In a news conference preceding the tournament on 19 November 2022, Infantino defended criticism of Qatar from the West as hypocritical, stating that "I think for what we Europeans have been doing for 3,000 years around the world, we should be apologising for the next 3,000 years before starting to give moral lessons to people." He asked, "how many of these European companies who earn millions and millions from Qatar or other countries in the region—billions every year—how many of them have addressed migrant worker rights? I have the answer: none of them, because if they change the legislation it means less profits. But we did. And FIFA generated much, much, much less than any of these companies, from Qatar."

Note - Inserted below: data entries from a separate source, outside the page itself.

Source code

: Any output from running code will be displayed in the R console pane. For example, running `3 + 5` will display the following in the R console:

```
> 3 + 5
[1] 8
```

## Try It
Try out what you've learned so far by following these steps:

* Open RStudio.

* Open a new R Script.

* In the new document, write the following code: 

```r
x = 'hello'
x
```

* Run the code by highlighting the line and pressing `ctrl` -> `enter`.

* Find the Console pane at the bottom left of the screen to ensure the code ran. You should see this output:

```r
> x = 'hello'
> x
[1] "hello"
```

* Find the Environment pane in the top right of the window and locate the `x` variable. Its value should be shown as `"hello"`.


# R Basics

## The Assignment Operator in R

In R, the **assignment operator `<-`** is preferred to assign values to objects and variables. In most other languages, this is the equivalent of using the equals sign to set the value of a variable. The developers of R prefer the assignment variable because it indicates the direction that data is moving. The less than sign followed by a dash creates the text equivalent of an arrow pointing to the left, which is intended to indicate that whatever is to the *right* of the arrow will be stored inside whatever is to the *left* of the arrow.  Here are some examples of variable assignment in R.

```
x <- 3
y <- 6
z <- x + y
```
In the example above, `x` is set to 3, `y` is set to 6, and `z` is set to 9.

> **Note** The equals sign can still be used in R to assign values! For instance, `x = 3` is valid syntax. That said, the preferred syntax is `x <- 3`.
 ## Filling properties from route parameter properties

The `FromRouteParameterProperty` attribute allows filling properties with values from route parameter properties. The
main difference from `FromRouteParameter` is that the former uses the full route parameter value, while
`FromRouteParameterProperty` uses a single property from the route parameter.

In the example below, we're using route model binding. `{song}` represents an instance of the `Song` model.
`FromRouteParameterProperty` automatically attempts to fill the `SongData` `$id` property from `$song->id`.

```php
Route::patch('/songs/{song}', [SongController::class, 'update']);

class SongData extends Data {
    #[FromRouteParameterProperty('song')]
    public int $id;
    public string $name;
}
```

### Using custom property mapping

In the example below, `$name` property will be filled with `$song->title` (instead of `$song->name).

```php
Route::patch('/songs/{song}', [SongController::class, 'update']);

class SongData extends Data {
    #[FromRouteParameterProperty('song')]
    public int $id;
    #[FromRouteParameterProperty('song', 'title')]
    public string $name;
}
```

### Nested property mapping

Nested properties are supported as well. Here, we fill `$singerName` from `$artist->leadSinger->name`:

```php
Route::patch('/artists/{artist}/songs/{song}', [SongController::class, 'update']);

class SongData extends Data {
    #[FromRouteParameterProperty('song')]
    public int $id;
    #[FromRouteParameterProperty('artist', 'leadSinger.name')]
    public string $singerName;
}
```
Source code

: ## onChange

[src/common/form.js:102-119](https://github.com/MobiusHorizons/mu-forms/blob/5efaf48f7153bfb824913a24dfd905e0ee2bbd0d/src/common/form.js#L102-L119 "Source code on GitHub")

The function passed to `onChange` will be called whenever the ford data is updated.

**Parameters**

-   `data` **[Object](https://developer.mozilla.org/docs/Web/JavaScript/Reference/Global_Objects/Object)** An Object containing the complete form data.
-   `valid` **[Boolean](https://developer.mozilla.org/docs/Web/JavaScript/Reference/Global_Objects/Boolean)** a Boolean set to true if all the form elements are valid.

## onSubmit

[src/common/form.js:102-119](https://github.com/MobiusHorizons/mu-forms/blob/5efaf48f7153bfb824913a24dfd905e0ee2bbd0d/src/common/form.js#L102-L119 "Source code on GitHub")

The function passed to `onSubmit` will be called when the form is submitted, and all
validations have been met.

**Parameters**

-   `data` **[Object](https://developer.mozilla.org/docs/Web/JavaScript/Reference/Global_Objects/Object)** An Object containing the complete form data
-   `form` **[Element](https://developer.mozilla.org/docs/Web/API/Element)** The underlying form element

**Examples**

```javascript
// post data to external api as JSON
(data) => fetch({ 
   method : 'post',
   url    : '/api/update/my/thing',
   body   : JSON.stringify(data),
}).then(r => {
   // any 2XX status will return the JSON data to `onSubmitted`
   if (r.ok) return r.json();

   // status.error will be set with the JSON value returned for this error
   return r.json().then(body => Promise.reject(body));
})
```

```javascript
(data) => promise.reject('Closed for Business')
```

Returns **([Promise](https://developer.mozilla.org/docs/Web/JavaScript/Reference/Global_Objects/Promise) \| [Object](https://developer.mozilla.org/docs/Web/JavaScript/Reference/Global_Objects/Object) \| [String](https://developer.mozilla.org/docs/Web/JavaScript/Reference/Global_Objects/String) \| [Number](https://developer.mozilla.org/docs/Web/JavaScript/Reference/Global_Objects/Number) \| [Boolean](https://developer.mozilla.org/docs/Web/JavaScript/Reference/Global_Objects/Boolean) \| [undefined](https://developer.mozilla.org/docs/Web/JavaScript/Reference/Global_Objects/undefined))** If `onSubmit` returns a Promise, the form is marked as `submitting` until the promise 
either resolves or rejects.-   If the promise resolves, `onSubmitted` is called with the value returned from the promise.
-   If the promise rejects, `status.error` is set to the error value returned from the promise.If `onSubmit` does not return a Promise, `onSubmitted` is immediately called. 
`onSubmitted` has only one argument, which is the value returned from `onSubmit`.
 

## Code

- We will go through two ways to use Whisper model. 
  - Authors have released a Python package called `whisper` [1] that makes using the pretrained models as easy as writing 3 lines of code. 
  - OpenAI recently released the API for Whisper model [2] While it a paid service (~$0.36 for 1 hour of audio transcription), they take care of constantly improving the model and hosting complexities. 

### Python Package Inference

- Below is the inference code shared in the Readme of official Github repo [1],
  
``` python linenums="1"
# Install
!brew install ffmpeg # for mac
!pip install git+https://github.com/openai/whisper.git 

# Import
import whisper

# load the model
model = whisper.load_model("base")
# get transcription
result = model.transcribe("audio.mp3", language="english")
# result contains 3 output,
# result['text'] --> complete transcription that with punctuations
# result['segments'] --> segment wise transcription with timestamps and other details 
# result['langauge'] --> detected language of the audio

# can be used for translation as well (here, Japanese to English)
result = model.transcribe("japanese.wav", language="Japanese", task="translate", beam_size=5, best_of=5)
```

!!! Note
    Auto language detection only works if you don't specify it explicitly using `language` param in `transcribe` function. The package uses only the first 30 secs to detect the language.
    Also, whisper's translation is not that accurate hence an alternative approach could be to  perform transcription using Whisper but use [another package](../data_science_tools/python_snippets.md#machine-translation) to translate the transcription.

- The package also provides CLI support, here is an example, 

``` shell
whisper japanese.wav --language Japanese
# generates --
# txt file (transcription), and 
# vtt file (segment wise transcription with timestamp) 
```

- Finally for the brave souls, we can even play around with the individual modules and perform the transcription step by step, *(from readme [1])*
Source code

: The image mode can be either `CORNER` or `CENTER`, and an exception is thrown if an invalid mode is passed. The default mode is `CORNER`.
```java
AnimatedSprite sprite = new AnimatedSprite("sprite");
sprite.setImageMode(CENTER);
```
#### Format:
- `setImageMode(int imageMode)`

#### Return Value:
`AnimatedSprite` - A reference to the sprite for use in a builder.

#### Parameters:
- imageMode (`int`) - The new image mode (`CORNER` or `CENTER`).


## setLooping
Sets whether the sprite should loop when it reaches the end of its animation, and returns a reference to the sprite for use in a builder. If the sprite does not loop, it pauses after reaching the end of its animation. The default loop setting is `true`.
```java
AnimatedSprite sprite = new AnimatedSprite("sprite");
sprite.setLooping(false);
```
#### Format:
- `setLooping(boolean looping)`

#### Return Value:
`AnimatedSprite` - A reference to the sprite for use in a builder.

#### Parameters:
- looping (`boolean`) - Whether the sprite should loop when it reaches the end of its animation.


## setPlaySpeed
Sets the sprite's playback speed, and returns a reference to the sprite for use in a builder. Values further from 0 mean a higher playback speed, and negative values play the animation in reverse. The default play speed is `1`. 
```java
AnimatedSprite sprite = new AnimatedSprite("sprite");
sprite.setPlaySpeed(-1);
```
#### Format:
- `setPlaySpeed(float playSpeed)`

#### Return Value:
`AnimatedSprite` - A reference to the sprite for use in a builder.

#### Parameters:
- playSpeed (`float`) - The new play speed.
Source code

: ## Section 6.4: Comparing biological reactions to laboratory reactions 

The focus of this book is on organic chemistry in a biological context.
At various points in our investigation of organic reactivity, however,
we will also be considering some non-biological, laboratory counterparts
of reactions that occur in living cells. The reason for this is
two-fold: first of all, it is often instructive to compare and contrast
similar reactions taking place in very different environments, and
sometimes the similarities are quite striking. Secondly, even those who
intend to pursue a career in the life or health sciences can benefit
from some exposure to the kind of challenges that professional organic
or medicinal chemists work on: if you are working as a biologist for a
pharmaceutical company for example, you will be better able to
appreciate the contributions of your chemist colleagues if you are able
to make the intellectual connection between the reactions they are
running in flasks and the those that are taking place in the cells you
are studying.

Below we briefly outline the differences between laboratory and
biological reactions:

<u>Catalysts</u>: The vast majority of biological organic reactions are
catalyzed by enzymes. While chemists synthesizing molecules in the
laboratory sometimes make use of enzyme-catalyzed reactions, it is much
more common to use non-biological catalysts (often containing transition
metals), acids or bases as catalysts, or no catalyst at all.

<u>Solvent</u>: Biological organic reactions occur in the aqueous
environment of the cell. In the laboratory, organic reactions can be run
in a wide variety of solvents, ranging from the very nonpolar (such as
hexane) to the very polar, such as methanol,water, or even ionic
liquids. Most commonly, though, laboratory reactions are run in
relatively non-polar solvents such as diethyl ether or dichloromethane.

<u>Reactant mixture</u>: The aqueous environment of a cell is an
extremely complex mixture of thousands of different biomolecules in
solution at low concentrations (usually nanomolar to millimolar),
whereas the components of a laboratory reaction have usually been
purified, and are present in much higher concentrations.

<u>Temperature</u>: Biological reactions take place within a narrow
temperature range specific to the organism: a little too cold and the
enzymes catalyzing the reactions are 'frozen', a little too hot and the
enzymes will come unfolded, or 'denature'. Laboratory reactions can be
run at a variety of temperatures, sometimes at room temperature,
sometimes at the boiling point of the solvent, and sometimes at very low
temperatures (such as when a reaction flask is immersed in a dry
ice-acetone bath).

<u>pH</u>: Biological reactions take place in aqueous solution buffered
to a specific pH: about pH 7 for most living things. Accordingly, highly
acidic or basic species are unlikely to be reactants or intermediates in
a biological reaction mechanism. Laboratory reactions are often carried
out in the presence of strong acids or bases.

Amid popular criticism, political commentary magazine The Economist also provided a defence for FIFA's choice, stating that Qatar was "a more suitable country to host a big sporting event" than both China and Russia, who hosted the 2022 Winter Olympics and the 2018 World Cup respectively, and who both have arguably worse human rights records. Moreover, it added that "Western criticism" failed to "distinguish between truly repugnant regimes and merely flawed ones", and that many "indignant pundits" simply sounded as if they did "not like Muslims or rich people".

Death of Marc Bennett 

Marc Bennett was a British travel advisor who died under mysterious circumstances in Doha. Bennett was employed by the Qatar Airways company Discover Qatar to promote the image of Qatar following the nation's selection as the host of the World Cup. After leaving the job and showing interest in a rival Saudi company, Bennett was arrested and tortured. He was found hanged in his hotel room on 25 December 2019. Following his death, Qatar Airways reported that he was arrested for stealing company secrets. The Qatari authorities said that he killed himself, Qatar Airways said this was unrelated to his work because he was a popular and valued former employee. Bennett's family dispute both stories; a British coroner did not record the death as suicide.

Women's rights 
Discrimination against women was also criticized. Women in Qatar must obtain permission from their male guardians to marry, study abroad on government scholarships, work in many government jobs, travel abroad, receive certain forms of reproductive health care, and act as the primary guardian of children, even if they are divorced.

In February 2022, a Mexican employee of the World Cup Organizing Committee working as an economist was accused of allegedly having sex outside of marriage. The woman had previously reported rape. However, the male claimed to have been in a relationship with her, after which the woman was investigated for extramarital sex. Women in Qatar face the possible penalty of flagellation and a seven-year prison sentence if convicted for having sex outside of marriage. The criminal case against the Organizing Committee employee was dropped months after she was allowed to leave Qatar. Human Rights Watch welcomed the decision to close the case.